Quoted passage:

In round 1, state sells tickets for 100 ($, $thousand, $billion, doesn't matter). 50% goes to state, 20% goes to jackpot, 30% goes to smaller prizes. State gets 50, jackpot is 20, prizes of 30 are paid out.

Round 2: sell 100, get 50, jackpot 20+20 (from last round), prizes of 30 are paid out.

Round 3: sell 100, get 50, jackpot 40+20, prizes of 30 are paid out.

Round 4: sell 100, get 50, jackpot 60+20, prizes of 30 are paid out.

Round 5: sell 100, get 50, jackpot 80+20=100, recalculation triggers, new jackpot 0, prizes of 30+100 are paid out.

Round 6: sell 100, get 50, jackpot 0+20, prizes of 30 are paid out.

Note that in every round, the amount that state receives is independent of the relationship between jackpot and other prizes.


minus 5% for 'administration' which is outrageous. Its a fixed cost to administer the lottery. Should not be a percentage.

And is anybody calculating the taxes on the prize, which also goes to fed/state?


I have no idea what the exact numbers are. I have tried to illustrate how the temporary increase in the smaller payouts has no bearing on how much the state makes, yet it makes the game temporarily profitable. Obviously this still needs to be profitable for the players after taxes, expenses and whatnot, otherwise it would be a complete non-story: "person does not get richer playing lottery."


From what I understand, money paid out was calculated after removing state profit from sales. So the state always profited, whether prizes were paid or not. It was effectively a per-ticket tax.

What changed was the distribution of winnings among players and operator. If everyone had cottoned on the “winning strategy”, the prize would have simply been divided in smaller and smaller parts - at some point, the winning strategy would have become a losing one - and the operator wouldn’t get to keep any “unclaimed prize”, only whatever fixed per-ticket fee they might have applied.

Data for review:
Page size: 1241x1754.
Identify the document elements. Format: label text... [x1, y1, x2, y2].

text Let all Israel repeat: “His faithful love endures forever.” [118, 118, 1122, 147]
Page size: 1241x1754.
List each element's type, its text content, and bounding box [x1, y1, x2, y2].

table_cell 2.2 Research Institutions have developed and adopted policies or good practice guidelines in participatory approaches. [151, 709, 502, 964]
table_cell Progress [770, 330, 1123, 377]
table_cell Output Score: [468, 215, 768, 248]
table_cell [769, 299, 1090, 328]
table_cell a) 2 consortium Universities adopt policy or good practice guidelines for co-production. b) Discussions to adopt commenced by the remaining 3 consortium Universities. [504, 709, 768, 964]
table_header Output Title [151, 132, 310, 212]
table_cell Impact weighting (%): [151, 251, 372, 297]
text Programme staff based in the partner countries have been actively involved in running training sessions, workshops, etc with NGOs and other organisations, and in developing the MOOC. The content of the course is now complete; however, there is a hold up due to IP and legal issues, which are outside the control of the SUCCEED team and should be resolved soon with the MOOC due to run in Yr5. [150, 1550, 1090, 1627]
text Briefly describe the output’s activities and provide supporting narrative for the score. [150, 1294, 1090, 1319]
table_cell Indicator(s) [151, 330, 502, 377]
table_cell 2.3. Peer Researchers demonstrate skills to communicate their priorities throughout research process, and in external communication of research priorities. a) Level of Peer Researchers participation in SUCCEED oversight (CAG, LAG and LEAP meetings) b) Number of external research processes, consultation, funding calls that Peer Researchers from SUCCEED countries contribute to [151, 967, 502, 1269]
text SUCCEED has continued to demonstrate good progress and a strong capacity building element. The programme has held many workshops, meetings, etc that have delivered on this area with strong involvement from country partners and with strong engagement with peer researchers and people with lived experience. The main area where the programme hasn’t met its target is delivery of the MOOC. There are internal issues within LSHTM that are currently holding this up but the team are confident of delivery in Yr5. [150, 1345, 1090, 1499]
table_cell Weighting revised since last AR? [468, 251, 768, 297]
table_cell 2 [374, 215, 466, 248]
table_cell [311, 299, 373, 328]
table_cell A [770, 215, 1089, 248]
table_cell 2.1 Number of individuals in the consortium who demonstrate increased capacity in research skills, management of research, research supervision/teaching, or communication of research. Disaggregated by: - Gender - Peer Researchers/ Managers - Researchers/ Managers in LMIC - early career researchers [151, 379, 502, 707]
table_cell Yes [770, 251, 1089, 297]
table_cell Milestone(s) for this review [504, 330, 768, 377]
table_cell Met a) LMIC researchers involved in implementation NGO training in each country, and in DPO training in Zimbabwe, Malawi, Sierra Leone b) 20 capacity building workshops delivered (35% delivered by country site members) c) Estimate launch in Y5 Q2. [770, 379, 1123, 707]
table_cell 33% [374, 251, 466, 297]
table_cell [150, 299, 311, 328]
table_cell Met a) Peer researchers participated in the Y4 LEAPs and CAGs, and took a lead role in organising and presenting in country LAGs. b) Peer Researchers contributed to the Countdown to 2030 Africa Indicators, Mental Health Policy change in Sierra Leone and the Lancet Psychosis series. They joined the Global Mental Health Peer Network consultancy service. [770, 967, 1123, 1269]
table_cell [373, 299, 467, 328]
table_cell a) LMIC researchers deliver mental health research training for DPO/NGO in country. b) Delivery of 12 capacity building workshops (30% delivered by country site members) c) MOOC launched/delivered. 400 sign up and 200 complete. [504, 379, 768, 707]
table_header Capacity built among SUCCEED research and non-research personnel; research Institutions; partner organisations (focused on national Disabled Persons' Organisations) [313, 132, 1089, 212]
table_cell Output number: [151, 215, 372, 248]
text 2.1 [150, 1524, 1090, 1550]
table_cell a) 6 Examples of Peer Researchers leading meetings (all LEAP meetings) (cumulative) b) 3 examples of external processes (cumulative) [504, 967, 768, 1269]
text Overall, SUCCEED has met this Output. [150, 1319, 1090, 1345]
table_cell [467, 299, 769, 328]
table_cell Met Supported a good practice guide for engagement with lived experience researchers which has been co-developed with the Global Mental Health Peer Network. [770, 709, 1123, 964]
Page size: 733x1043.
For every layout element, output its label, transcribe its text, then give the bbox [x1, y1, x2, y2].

Work instruction A: In the lottery discussion, what share of ticket sales goes to the jackpot?
Work instruction B: Say whether each statement agrees with the lottery discussion, and quote the words that decide it: (i) In round 5 the jackpot reaches 100 and a recalculation triggers. (ii) One commenter argues that the administration charge should be a percentage. (iii) One commenter says the state profited only when prizes went unpaid.
Work instruction C: Continue the lottery discussion from its last sentence.
The records have nothing to do with the lottery discussion.

Task answer A: 20% of ticket sales goes to the jackpot.

Task answer B:
(i) Yes: "jackpot 80+20=100, recalculation triggers"
(ii) No: "Should not be a percentage."
(iii) No: "So the state always profited, whether prizes were paid or not."

Task answer C:
That’s precisely what the rules aimed for, btw. They wanted to unload prize money at higher rates over a certain threshold, for their own reasons - and they did. It just so happened that a small number of players benefited disproportionately more than others, because they played smart.

Imho the operators chickened out - as long as their profit model allowed for all prize money to be really given away, they could have continued, maximizing their overall revenue. However, if “keeping some of the prize money” was part of the expected operator profit, then yeah, it couldn’t be allowed to go on.


The simple correction is that the pot doesn't live in your pocket. And the lottery don't offer a fixed jackpot, they offer the contents of the pot.

So a realistic correction of this, would be that for each $1 game, 50 cents goes in the pot, 50 cents goes in your pocket. If 3 people play and all 3 win, their payout is 50 cents. Obviously 50/50 odds lead to a disappointing game for the players - a bigger pot needs lower odds - but either way, the house never loses.


For that particular round of the game, yes.

Overall? No, unless the game is very badly designed.

The whole situation arises from rolling over the losses between rounds, which "sweetens" the pot for intelligent players. It's also a good way to inflate your numbers if you know that your game might get cut next year (e.g. it might be better to show turnover of 100mm and payouts of 90mm than turnover of 10mm and payouts of 8mm).


> It's also a good way to inflate your numbers if you know that your game might get cut next year (e.g. it might be better to show turnover of 100mm and payouts of 90mm than turnover of 10mm and payouts of 8mm).

...wouldn't that be better under all possible circumstances? Would you rather have $10 million or $2 million?


whooops!

100mm with 99mm payout vs 10mm and 8.5mm payout then...


You're not thinking about this the right way. The ticket doesn't have a positive expected return as a structural feature of the lottery. It has a positive expected return conditional on the total number of tickets sold being less than a fixed value.


Are state lottery ticket purchases taxed? That'd also bring in a chunk of change.